BEGIN RECORDS PROVIDED

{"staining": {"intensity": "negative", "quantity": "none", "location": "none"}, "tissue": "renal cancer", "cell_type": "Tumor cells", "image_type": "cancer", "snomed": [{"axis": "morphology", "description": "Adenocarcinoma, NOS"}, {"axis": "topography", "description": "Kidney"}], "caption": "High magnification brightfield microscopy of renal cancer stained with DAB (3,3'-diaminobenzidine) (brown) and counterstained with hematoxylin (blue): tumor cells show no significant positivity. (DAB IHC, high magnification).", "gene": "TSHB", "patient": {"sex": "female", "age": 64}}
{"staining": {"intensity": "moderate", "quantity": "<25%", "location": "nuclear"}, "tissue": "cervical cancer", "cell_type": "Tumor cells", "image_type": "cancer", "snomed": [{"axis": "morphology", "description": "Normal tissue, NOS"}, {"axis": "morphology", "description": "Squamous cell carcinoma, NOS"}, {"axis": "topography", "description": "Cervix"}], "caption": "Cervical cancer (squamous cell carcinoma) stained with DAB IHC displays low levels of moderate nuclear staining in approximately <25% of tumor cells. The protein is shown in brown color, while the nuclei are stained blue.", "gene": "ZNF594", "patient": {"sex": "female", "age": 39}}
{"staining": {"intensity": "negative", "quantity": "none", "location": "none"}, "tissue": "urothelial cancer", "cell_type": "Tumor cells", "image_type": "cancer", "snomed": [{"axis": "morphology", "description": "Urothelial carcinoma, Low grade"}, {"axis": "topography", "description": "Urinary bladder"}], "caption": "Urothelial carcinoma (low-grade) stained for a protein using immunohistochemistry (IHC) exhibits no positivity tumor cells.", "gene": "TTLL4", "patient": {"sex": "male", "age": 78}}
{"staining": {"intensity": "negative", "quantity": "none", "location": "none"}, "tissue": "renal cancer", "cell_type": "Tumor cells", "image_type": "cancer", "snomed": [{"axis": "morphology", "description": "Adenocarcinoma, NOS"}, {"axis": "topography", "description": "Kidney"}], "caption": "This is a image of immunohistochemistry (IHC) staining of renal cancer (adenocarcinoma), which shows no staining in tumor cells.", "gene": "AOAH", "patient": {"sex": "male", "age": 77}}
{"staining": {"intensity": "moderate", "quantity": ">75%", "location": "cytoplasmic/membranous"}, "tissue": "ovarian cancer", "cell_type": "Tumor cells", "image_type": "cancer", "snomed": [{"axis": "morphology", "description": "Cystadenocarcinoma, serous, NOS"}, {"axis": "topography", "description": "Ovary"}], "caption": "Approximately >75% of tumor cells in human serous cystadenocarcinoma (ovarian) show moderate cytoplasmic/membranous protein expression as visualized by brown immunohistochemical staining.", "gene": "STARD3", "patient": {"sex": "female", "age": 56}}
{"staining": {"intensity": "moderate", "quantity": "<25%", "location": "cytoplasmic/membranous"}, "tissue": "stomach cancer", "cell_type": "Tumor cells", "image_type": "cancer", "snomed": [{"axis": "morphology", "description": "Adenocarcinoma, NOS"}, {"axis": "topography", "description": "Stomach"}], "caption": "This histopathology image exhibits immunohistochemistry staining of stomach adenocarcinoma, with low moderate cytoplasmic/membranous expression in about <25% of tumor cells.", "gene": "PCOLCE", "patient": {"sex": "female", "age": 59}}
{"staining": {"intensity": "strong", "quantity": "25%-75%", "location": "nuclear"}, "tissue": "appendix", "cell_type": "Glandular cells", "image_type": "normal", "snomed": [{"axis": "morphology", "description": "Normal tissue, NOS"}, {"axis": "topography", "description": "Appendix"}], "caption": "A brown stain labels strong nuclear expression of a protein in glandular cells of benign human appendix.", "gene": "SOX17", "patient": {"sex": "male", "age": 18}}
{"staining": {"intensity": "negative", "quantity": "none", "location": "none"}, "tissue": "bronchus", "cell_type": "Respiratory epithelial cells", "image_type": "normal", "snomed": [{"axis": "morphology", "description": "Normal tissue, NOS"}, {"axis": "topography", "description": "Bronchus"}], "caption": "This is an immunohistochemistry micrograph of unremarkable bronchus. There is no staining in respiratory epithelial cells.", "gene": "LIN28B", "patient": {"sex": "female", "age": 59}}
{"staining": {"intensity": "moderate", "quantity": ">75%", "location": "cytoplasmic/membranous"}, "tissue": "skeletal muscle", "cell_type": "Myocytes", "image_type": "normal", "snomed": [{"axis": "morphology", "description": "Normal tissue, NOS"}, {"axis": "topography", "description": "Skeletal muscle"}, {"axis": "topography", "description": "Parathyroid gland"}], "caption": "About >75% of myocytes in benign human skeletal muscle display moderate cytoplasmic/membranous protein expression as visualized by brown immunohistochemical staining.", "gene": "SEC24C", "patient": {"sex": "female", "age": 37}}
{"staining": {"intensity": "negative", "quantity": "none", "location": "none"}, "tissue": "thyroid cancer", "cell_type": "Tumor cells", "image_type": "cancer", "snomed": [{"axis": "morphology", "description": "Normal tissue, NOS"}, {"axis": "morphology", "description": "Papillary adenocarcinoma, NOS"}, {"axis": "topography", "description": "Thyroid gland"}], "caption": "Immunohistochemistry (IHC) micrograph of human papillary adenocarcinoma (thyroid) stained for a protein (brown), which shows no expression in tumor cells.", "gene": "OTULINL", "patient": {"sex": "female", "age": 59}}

END RECORDS PROVIDED

▸ **ACTION ITEM**
If a line in the data above contains "renal", return that line.

▸ **SOLVED PROBLEM**
{"staining": {"intensity": "negative", "quantity": "none", "location": "none"}, "tissue": "renal cancer", "cell_type": "Tumor cells", "image_type": "cancer", "snomed": [{"axis": "morphology", "description": "Adenocarcinoma, NOS"}, {"axis": "topography", "description": "Kidney"}], "caption": "High magnification brightfield microscopy of renal cancer stained with DAB (3,3'-diaminobenzidine) (brown) and counterstained with hematoxylin (blue): tumor cells show no significant positivity. (DAB IHC, high magnification).", "gene": "TSHB", "patient": {"sex": "female", "age": 64}}
{"staining": {"intensity": "negative", "quantity": "none", "location": "none"}, "tissue": "renal cancer", "cell_type": "Tumor cells", "image_type": "cancer", "snomed": [{"axis": "morphology", "description": "Adenocarcinoma, NOS"}, {"axis": "topography", "description": "Kidney"}], "caption": "This is a image of immunohistochemistry (IHC) staining of renal cancer (adenocarcinoma), which shows no staining in tumor cells.", "gene": "AOAH", "patient": {"sex": "male", "age": 77}}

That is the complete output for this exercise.